Why are we saving spaces for tourists? We have our own citizens to care for. This should be the COVID shift.

THANK YOU EVERYBODY

Taylor Griggs (Staff Writer)
Admin
Reply to  Roberta Robles

Hi Roberta, I think this is an interesting idea. But it would run into problems because people will take issue with being moved out of the area they live and into a rural part of Oregon that they’re unfamiliar with. If there was some kind of commuter rail from the Portland area to rural parts of the state, that would provide some benefits, but I still would be hesitant about recommending (and stand strongly against requiring) people to move far away to access shelter.

Perhaps we could implement this kind of housing density in the Portland/Eugene/Medford metro areas instead.

rainbike
rainbike
2 months ago
Reply to  Roberta Robles

NOOOOOOOOOOOOOOOO! Our State Parks should not be turned in to transitional homeless campgrounds – even if they’re closed for the winter.

rainbike
rainbike
2 months ago
Reply to  rainbike

Clarification…even *when* they’re closed for the winter.

Lazy Spinner
Lazy Spinner
2 months ago
Reply to  rainbike

Transitional often becomes permanent because someone threatens lawsuits over the evictions/movement to another space. This is how we would lose our state parks much like we have lost our MUPs. Two weeks before Memorial Day weekend, “OK. It’s time to move you to another location.” will be met with “You are violating my rights/dignity/equity! See you in court!”. A year later, they are still camping in the state park while awaiting a trial date. Bad idea!

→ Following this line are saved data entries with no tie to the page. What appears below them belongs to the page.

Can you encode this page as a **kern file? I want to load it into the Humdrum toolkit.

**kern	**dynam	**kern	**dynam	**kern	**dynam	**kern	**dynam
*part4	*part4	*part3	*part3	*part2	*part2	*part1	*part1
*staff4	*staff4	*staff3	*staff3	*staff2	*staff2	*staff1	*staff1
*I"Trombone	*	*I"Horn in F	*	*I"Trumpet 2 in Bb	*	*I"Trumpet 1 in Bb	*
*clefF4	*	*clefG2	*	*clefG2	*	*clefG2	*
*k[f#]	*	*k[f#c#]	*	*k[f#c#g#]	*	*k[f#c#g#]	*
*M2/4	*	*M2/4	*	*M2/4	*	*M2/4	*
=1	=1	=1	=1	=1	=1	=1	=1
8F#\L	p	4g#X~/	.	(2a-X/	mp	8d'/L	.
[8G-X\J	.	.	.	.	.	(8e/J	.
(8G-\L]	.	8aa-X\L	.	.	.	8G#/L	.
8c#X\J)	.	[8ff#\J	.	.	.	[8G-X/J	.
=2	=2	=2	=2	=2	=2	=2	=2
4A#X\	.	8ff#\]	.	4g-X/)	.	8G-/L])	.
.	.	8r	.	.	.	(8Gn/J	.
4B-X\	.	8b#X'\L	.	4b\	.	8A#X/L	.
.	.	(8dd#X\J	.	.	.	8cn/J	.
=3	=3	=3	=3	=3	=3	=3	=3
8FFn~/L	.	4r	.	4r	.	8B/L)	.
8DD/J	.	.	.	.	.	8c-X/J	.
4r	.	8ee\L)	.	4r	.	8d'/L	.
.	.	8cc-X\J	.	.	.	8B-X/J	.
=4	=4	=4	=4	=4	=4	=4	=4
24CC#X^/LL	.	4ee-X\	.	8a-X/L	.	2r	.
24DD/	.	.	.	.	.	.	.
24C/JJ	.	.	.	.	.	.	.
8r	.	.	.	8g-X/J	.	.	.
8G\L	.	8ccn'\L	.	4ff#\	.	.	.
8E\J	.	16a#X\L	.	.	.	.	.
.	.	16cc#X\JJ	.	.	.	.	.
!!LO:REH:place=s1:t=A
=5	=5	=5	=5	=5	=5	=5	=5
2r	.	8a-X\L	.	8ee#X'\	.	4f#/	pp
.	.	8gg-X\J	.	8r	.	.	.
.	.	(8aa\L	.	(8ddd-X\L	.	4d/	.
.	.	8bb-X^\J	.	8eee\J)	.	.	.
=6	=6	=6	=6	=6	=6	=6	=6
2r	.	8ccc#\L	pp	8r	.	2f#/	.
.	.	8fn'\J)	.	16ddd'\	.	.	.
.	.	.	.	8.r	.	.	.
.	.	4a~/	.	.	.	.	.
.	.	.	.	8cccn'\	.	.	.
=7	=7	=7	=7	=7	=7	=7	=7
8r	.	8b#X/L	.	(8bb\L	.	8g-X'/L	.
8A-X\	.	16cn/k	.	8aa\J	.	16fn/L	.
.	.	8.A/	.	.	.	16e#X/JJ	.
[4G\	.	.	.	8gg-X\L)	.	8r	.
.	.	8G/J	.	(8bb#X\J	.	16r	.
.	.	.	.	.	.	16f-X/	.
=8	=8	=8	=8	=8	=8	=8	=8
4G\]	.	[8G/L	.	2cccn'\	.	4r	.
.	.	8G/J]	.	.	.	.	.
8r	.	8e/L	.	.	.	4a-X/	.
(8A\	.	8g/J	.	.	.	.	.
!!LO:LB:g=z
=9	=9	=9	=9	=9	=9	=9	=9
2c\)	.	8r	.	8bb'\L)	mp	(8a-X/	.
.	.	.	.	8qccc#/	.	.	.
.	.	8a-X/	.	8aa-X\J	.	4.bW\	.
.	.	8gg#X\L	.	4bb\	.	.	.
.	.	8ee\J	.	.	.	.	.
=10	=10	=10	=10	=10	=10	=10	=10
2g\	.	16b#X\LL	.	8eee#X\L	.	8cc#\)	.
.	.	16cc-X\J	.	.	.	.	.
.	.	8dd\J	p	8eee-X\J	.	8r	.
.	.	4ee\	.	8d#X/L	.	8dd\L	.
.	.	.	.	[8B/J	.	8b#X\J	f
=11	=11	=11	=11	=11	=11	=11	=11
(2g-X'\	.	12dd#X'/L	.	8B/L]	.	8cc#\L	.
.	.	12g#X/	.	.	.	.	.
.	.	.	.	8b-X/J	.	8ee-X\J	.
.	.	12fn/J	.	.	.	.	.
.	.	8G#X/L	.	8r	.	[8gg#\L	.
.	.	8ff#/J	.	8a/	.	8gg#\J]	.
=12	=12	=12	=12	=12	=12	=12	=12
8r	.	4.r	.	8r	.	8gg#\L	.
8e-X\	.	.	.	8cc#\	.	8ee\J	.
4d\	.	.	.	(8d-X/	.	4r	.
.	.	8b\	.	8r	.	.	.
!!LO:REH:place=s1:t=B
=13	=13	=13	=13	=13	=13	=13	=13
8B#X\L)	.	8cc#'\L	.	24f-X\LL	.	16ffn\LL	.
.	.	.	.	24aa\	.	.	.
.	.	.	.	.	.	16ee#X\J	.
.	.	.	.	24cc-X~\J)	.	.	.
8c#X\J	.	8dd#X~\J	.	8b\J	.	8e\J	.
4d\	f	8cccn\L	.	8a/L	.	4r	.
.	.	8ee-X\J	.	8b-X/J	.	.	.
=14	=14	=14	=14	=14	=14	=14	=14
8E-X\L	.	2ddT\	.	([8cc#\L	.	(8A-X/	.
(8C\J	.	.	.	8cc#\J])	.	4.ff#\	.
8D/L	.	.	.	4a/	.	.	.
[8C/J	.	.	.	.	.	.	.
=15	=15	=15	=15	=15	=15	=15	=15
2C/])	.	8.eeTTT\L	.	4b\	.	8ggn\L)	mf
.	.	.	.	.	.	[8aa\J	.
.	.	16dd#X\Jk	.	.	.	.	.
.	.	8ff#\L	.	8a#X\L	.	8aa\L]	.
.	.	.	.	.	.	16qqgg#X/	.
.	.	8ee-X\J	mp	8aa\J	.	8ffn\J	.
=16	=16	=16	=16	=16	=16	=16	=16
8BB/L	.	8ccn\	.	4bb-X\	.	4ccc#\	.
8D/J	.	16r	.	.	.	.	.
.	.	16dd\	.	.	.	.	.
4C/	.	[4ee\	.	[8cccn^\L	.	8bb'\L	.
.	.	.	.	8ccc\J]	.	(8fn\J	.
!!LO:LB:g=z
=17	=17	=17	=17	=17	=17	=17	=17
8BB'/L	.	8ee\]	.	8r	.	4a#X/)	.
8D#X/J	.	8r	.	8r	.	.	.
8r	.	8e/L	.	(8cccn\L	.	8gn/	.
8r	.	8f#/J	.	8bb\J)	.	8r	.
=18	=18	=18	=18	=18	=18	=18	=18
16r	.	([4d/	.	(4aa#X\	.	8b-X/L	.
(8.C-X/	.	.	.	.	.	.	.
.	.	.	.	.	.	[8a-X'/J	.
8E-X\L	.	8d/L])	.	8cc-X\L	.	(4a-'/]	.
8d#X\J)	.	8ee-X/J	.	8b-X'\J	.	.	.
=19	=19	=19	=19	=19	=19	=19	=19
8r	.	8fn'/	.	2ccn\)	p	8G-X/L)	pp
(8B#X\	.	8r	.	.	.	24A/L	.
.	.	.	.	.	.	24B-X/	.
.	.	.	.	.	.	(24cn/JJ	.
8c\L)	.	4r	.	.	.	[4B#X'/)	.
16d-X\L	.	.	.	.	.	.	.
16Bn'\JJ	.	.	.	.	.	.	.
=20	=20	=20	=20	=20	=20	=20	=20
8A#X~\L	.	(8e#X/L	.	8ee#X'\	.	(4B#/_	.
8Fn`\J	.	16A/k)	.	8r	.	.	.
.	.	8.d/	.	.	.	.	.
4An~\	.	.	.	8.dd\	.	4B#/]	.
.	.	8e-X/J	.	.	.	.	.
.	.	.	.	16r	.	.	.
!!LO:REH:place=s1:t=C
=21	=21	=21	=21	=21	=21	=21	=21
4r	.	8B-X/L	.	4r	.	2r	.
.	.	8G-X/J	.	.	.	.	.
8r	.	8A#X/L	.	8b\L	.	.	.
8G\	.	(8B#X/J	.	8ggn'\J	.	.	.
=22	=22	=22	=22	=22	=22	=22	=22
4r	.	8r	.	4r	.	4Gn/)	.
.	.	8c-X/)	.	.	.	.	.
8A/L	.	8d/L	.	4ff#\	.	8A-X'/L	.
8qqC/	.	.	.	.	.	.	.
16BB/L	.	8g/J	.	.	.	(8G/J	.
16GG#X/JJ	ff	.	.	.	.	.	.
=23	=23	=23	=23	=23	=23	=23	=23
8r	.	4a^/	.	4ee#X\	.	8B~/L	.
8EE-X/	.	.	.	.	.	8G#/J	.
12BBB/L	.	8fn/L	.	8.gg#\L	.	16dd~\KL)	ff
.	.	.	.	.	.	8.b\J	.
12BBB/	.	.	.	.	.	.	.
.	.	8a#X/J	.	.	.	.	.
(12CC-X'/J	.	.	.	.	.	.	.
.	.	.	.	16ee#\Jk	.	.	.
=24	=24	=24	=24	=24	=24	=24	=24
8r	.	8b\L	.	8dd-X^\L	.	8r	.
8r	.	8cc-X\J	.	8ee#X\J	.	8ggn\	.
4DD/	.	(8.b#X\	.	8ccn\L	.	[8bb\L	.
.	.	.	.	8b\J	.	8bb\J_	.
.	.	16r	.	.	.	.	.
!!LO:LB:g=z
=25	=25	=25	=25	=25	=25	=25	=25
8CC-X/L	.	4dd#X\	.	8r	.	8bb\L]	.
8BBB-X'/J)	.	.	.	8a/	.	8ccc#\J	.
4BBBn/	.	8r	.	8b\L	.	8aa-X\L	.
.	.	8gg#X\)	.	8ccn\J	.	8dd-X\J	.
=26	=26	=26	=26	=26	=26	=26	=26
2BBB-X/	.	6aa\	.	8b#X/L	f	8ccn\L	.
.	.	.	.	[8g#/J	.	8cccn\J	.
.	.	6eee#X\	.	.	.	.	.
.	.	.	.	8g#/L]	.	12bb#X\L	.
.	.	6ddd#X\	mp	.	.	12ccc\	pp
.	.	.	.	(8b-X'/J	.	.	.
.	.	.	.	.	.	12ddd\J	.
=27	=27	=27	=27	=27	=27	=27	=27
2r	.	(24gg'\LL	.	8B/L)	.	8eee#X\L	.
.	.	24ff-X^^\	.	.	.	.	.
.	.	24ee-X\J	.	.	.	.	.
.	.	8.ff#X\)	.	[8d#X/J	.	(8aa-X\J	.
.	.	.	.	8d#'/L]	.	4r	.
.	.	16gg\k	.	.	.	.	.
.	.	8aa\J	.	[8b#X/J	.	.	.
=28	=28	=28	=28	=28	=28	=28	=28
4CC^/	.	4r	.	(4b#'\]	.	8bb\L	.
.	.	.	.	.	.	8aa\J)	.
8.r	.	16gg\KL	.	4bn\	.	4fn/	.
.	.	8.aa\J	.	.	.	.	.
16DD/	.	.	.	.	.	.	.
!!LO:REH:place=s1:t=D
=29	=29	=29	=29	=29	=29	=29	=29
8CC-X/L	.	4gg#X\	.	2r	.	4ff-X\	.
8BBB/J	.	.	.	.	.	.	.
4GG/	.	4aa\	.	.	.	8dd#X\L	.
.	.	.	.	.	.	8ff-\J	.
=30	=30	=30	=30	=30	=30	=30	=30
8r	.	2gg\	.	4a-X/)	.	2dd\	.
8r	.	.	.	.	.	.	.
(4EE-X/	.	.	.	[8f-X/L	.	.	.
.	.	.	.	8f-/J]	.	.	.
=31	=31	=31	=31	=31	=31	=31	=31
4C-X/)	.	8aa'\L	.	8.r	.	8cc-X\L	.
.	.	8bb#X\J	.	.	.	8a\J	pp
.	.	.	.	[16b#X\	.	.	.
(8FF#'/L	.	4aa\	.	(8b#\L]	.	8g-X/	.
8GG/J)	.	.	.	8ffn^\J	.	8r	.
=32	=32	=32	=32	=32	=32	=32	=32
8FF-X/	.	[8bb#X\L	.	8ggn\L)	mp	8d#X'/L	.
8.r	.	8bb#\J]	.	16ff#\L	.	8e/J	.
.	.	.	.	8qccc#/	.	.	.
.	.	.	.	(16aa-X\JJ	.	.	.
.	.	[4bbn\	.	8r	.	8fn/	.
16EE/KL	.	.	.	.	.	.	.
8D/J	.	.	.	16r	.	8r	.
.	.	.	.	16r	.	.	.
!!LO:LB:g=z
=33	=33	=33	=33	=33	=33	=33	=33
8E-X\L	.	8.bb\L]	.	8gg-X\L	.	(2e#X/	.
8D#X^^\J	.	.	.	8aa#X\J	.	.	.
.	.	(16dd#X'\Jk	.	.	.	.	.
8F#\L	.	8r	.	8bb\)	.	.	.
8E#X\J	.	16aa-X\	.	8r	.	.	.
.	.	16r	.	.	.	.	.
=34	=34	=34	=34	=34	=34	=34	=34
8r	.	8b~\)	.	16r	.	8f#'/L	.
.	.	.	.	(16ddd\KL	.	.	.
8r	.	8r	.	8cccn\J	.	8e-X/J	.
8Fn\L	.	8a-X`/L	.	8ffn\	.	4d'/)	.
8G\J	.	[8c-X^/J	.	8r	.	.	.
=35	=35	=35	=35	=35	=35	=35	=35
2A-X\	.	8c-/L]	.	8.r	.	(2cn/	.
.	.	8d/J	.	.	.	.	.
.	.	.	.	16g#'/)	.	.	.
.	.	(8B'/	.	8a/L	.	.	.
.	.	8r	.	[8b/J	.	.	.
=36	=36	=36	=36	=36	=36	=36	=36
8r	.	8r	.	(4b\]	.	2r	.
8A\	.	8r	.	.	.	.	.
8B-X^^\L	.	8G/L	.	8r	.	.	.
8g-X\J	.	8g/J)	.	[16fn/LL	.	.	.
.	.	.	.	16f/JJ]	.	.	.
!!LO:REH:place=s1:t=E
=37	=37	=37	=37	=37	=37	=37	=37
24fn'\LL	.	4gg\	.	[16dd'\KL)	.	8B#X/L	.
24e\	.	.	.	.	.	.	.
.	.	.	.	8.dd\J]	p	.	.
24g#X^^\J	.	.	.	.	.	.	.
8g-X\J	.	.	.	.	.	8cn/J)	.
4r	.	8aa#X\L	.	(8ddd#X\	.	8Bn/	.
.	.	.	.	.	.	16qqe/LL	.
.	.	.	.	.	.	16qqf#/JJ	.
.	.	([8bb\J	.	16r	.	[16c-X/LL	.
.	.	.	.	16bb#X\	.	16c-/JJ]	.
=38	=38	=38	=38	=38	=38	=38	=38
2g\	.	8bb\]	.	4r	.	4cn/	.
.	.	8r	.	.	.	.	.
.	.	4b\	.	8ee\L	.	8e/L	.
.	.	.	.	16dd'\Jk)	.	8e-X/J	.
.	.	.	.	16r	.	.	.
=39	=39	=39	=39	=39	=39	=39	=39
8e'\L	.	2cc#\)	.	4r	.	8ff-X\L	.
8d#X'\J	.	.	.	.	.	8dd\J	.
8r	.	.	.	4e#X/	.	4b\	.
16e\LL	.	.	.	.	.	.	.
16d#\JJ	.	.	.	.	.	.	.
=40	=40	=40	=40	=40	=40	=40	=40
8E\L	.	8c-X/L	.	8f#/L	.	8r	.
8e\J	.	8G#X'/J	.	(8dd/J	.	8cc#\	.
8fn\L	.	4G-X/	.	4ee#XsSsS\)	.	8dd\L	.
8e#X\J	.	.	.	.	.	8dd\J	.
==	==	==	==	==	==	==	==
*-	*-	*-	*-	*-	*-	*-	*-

Let’s build some real transitional housing and long-term shelters for these folks and stop kicking the can down the road with these temporary “fixes”.

SolarEclipse
SolarEclipse
2 months ago
Reply to  Roberta Robles

Springwater Cooridor comes to mind why state parks should never ever be used for transitional housing.
Get the g@ddam politicians to build REAL transitional housing NOW and knock off the nonsense of thinking the only solution is building permanent housing. That can be done at the same time. I know doing 2 things at once is just beyond our elected officials.

dwk
dwk
2 months ago
Reply to  Roberta Robles

You are apparently don’t go to state parks which are busy all the time….
They are also full of residents, not tourists..
There is plenty of city owned property in Portland to temporary house and triage the homeless population, both land and buildings that are available.
No leadership to implement any of it.
They think sleeping in tents in the mud is compassion…

Watts
Watts
2 months ago
Reply to  dwk

If only there were some large centrally located empty building that the public already owned in, say, inner NW Portland that could be used in the short term to provide shelter. Or some large facility in, say, further-out N Portland that could be of assistance sheltering people.

But there isn’t, so let’s use our parks.

ROH
ROH
2 months ago
Reply to  Roberta Robles

Nooo. Parks need to stay as pristine as possible. If you start housing homeless camps in state parks, they will soon become like the MUP’s in PDX. We need to create housing where the people are, not destroy our natural areas.

Frank Perillo
Frank Perillo
2 months ago

As long as we are stuck in this “my truth” mentality I don’t know how anything meaningful can come from this. Maybe that’s why people don’t want to listen.

Luke
Luke
2 months ago
Reply to  Frank Perillo

The verbiage will inarguably make some people turn away immediately–it’s not my favorite–and the irony is that for a lot of people in the U.S. their “truth” is driving giant pickups 50mph through city centers, and it’s not actually right to privilege one person’s truth over another. That’s the original point, right? Empowering the disempowered?

The only truth that really matters is that autocentric development is bad for everyone (regardless of wealth or color), unaffordable, and is making Earth uninhabitable for anyone who’s not rich enough to flee climate disasters in comfort, and nonetheless worse for them, too.